■ Data for processing:
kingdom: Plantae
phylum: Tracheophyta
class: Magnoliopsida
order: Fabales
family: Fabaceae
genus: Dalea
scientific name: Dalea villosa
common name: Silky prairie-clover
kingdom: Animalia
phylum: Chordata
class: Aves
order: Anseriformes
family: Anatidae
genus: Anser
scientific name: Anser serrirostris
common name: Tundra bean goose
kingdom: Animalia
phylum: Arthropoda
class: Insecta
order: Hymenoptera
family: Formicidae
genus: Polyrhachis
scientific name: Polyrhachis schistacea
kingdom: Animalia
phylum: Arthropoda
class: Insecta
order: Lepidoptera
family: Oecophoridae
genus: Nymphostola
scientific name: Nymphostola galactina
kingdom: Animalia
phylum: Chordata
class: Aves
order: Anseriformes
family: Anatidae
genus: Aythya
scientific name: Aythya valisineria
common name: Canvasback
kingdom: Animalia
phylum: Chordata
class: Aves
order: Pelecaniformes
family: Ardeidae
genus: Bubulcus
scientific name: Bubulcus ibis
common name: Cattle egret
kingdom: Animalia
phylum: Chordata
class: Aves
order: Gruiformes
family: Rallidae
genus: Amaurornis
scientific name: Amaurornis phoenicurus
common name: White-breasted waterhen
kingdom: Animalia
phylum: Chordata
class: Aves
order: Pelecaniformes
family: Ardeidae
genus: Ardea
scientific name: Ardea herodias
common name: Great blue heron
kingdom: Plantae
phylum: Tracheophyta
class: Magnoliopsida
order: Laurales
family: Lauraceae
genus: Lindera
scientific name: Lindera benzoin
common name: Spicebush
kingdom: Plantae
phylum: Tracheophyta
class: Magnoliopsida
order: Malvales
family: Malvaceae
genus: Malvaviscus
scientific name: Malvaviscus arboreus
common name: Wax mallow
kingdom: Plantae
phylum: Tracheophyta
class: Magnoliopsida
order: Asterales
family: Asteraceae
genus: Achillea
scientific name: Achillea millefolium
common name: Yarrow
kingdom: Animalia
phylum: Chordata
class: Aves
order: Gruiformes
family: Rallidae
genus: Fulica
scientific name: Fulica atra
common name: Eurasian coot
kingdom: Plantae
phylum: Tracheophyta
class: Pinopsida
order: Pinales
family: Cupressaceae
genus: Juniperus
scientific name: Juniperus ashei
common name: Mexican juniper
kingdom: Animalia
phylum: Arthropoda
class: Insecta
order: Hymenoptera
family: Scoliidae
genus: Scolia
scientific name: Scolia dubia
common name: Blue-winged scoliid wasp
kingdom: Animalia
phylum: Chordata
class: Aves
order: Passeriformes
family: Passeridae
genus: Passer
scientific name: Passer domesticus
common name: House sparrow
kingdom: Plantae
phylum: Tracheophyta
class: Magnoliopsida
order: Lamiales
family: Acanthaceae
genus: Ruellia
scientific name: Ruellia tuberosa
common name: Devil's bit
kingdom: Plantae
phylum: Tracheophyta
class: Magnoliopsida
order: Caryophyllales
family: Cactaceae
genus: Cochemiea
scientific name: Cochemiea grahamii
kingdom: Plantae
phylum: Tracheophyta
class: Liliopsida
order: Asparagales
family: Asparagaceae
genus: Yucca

■ Task brief: Pull every line from the records above and copy each one word for word, in its original order.

■ Task result:
kingdom: Plantae
phylum: Tracheophyta
class: Magnoliopsida
order: Fabales
family: Fabaceae
genus: Dalea
scientific name: Dalea villosa
common name: Silky prairie-clover
kingdom: Animalia
phylum: Chordata
class: Aves
order: Anseriformes
family: Anatidae
genus: Anser
scientific name: Anser serrirostris
common name: Tundra bean goose
kingdom: Animalia
phylum: Arthropoda
class: Insecta
order: Hymenoptera
family: Formicidae
genus: Polyrhachis
scientific name: Polyrhachis schistacea
kingdom: Animalia
phylum: Arthropoda
class: Insecta
order: Lepidoptera
family: Oecophoridae
genus: Nymphostola
scientific name: Nymphostola galactina
kingdom: Animalia
phylum: Chordata
class: Aves
order: Anseriformes
family: Anatidae
genus: Aythya
scientific name: Aythya valisineria
common name: Canvasback
kingdom: Animalia
phylum: Chordata
class: Aves
order: Pelecaniformes
family: Ardeidae
genus: Bubulcus
scientific name: Bubulcus ibis
common name: Cattle egret
kingdom: Animalia
phylum: Chordata
class: Aves
order: Gruiformes
family: Rallidae
genus: Amaurornis
scientific name: Amaurornis phoenicurus
common name: White-breasted waterhen
kingdom: Animalia
phylum: Chordata
class: Aves
order: Pelecaniformes
family: Ardeidae
genus: Ardea
scientific name: Ardea herodias
common name: Great blue heron
kingdom: Plantae
phylum: Tracheophyta
class: Magnoliopsida
order: Laurales
family: Lauraceae
genus: Lindera
scientific name: Lindera benzoin
common name: Spicebush
kingdom: Plantae
phylum: Tracheophyta
class: Magnoliopsida
order: Malvales
family: Malvaceae
genus: Malvaviscus
scientific name: Malvaviscus arboreus
common name: Wax mallow
kingdom: Plantae
phylum: Tracheophyta
class: Magnoliopsida
order: Asterales
family: Asteraceae
genus: Achillea
scientific name: Achillea millefolium
common name: Yarrow
kingdom: Animalia
phylum: Chordata
class: Aves
order: Gruiformes
family: Rallidae
genus: Fulica
scientific name: Fulica atra
common name: Eurasian coot
kingdom: Plantae
phylum: Tracheophyta
class: Pinopsida
order: Pinales
family: Cupressaceae
genus: Juniperus
scientific name: Juniperus ashei
common name: Mexican juniper
kingdom: Animalia
phylum: Arthropoda
class: Insecta
order: Hymenoptera
family: Scoliidae
genus: Scolia
scientific name: Scolia dubia
common name: Blue-winged scoliid wasp
kingdom: Animalia
phylum: Chordata
class: Aves
order: Passeriformes
family: Passeridae
genus: Passer
scientific name: Passer domesticus
common name: House sparrow
kingdom: Plantae
phylum: Tracheophyta
class: Magnoliopsida
order: Lamiales
family: Acanthaceae
genus: Ruellia
scientific name: Ruellia tuberosa
common name: Devil's bit
kingdom: Plantae
phylum: Tracheophyta
class: Magnoliopsida
order: Caryophyllales
family: Cactaceae
genus: Cochemiea
scientific name: Cochemiea grahamii
kingdom: Plantae
phylum: Tracheophyta
class: Liliopsida
order: Asparagales
family: Asparagaceae
genus: Yucca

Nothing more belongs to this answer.